• [TASK] Search the listing below, and show each line that includes the word "center".

DATA RECORDS section start

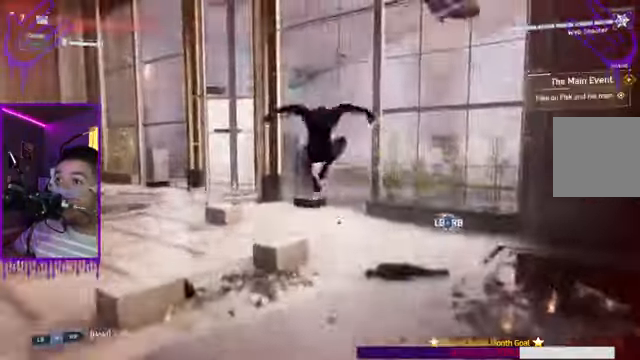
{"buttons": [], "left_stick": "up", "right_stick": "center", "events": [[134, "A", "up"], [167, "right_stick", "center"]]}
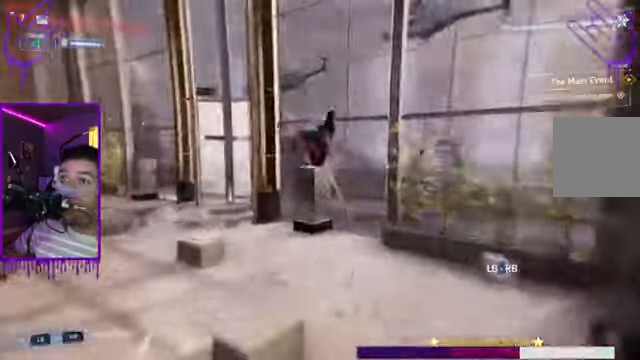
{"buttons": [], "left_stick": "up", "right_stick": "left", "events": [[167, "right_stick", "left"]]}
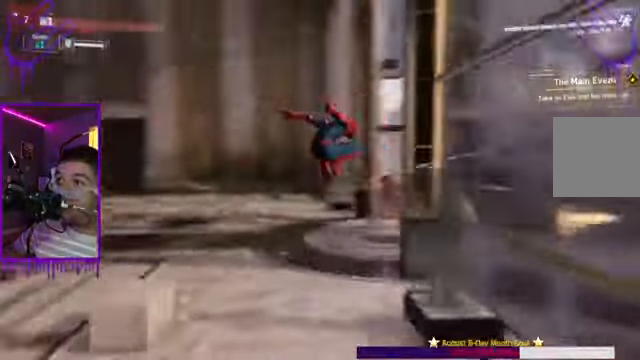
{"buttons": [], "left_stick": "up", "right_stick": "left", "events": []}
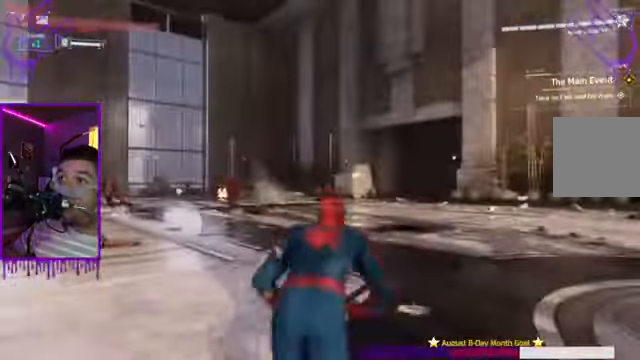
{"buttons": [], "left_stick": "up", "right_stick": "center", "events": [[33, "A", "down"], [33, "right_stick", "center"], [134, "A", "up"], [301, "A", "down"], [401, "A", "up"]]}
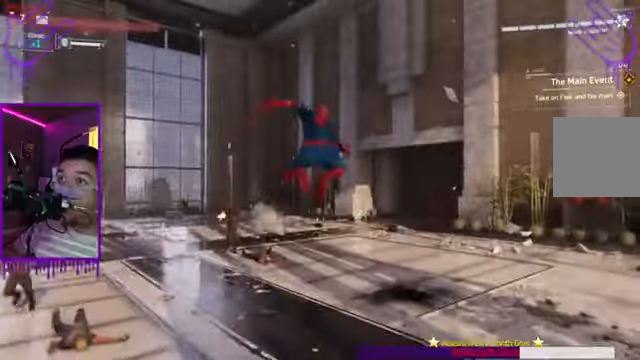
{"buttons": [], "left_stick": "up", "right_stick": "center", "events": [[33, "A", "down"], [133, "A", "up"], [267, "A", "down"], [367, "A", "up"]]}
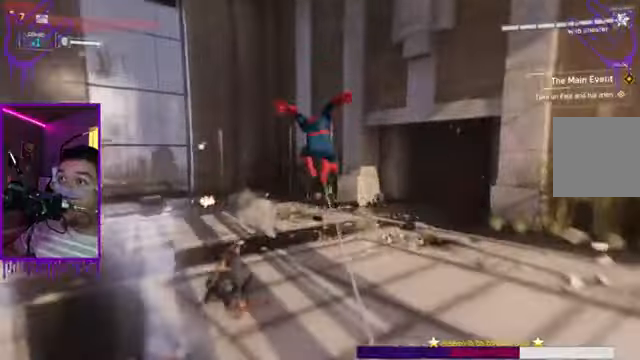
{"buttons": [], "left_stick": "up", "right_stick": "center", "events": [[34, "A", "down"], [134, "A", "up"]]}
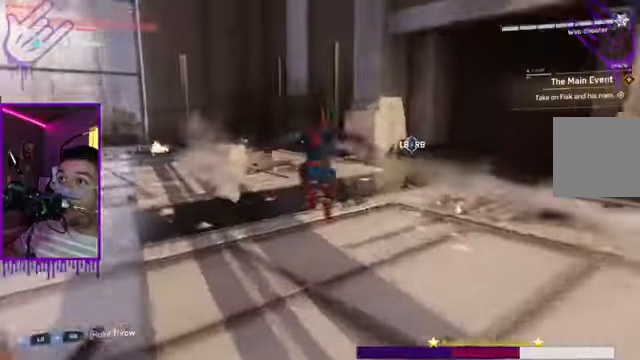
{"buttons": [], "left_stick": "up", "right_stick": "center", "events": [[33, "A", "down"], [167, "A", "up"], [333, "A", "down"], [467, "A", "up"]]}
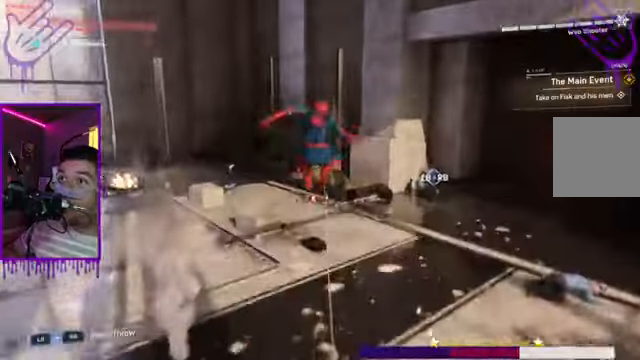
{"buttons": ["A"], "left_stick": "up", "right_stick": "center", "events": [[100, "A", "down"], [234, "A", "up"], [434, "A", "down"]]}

DATA RECORDS section end
DATA RECORDS section start

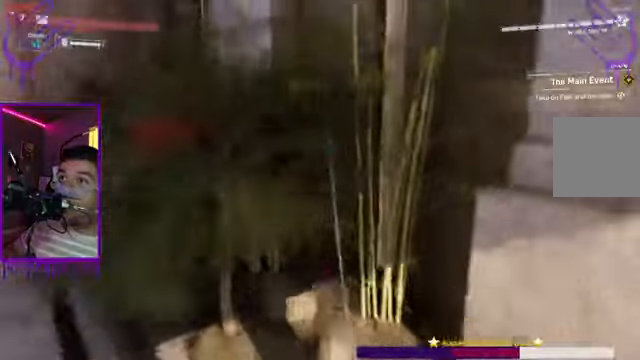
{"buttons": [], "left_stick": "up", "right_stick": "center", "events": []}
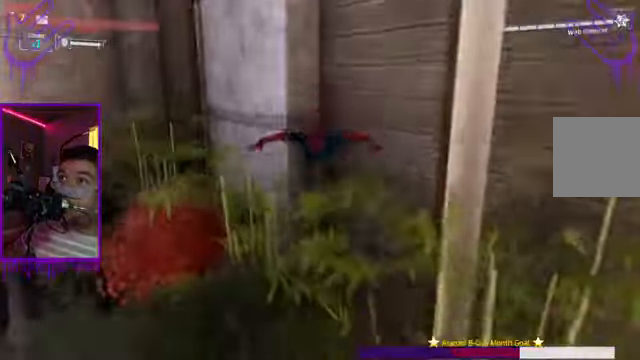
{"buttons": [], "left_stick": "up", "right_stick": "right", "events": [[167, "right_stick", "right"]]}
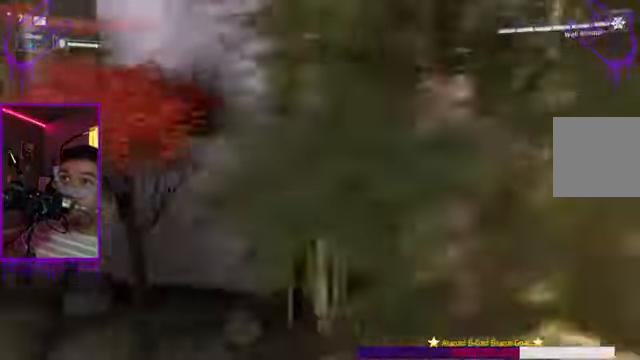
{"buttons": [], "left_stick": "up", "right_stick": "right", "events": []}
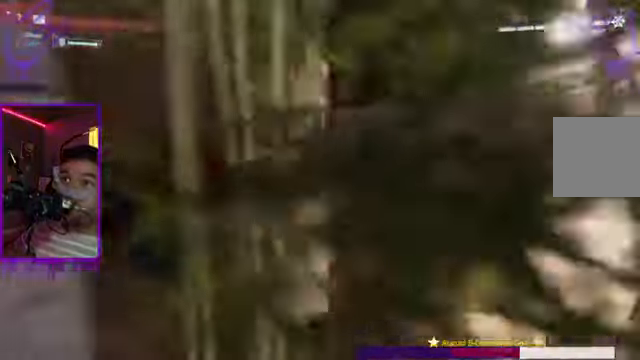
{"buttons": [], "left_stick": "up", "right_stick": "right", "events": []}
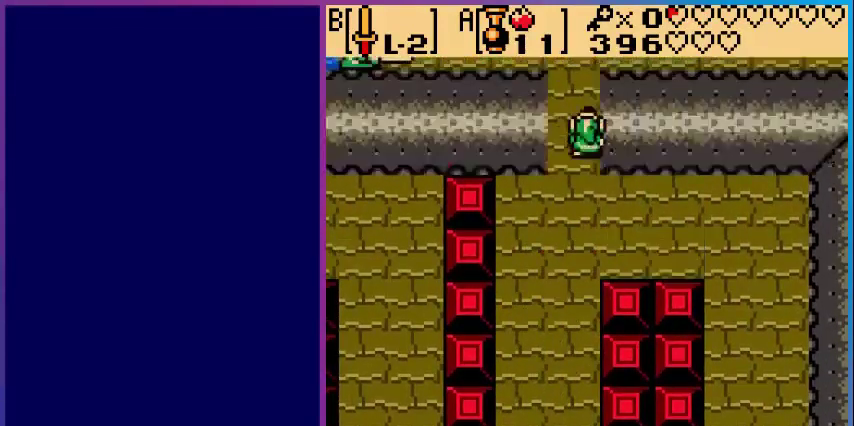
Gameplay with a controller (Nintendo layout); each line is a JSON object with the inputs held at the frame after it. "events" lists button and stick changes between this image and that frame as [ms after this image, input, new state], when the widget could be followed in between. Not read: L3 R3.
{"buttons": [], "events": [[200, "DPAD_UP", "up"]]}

DATA RECORDS section end
DATA RECORDS section start

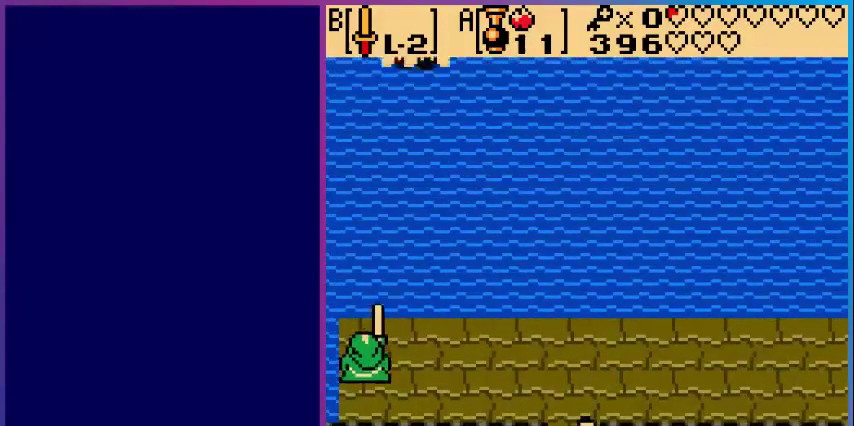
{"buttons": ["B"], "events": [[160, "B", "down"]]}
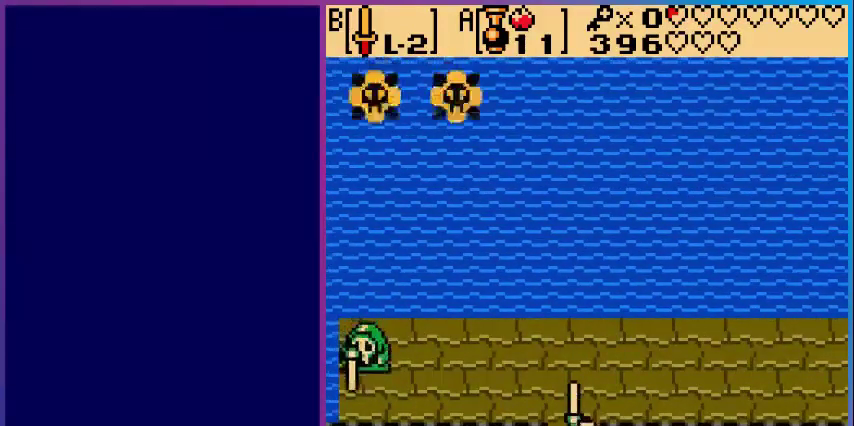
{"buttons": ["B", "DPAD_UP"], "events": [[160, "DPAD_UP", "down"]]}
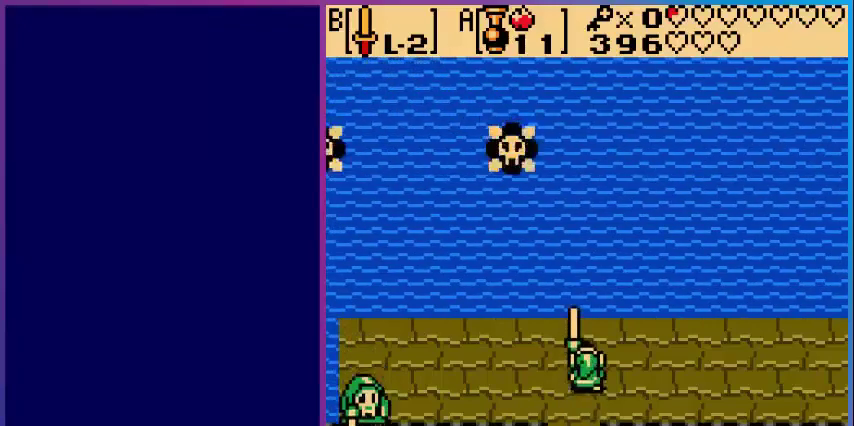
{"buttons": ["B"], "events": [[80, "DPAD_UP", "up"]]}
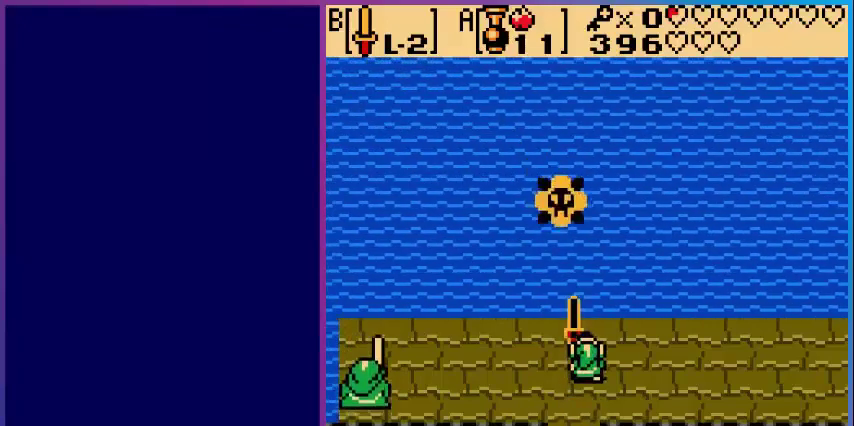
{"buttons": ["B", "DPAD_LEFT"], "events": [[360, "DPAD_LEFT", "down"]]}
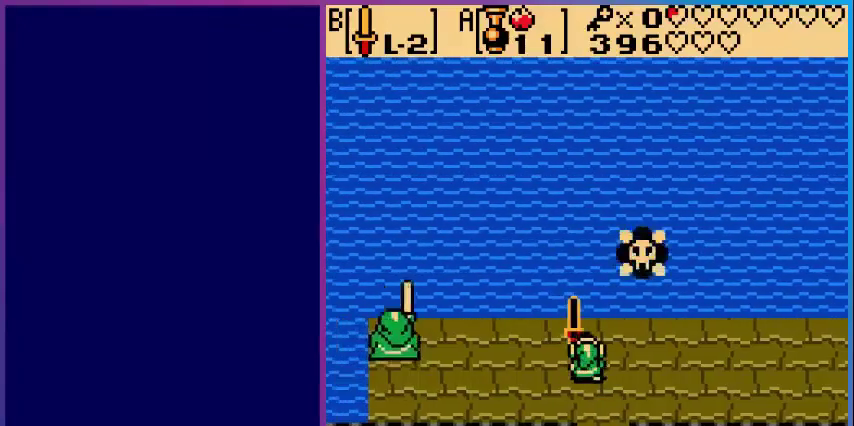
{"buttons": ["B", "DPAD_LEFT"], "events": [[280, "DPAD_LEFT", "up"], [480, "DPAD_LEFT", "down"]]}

DATA RECORDS section end

• [SOLUTION]
{"buttons": [], "left_stick": "up", "right_stick": "center", "events": [[134, "A", "up"], [167, "right_stick", "center"]]}
{"buttons": [], "left_stick": "up", "right_stick": "center", "events": [[33, "A", "down"], [33, "right_stick", "center"], [134, "A", "up"], [301, "A", "down"], [401, "A", "up"]]}
{"buttons": [], "left_stick": "up", "right_stick": "center", "events": [[33, "A", "down"], [133, "A", "up"], [267, "A", "down"], [367, "A", "up"]]}
{"buttons": [], "left_stick": "up", "right_stick": "center", "events": [[34, "A", "down"], [134, "A", "up"]]}
{"buttons": [], "left_stick": "up", "right_stick": "center", "events": [[33, "A", "down"], [167, "A", "up"], [333, "A", "down"], [467, "A", "up"]]}
{"buttons": ["A"], "left_stick": "up", "right_stick": "center", "events": [[100, "A", "down"], [234, "A", "up"], [434, "A", "down"]]}
{"buttons": [], "left_stick": "up", "right_stick": "center", "events": []}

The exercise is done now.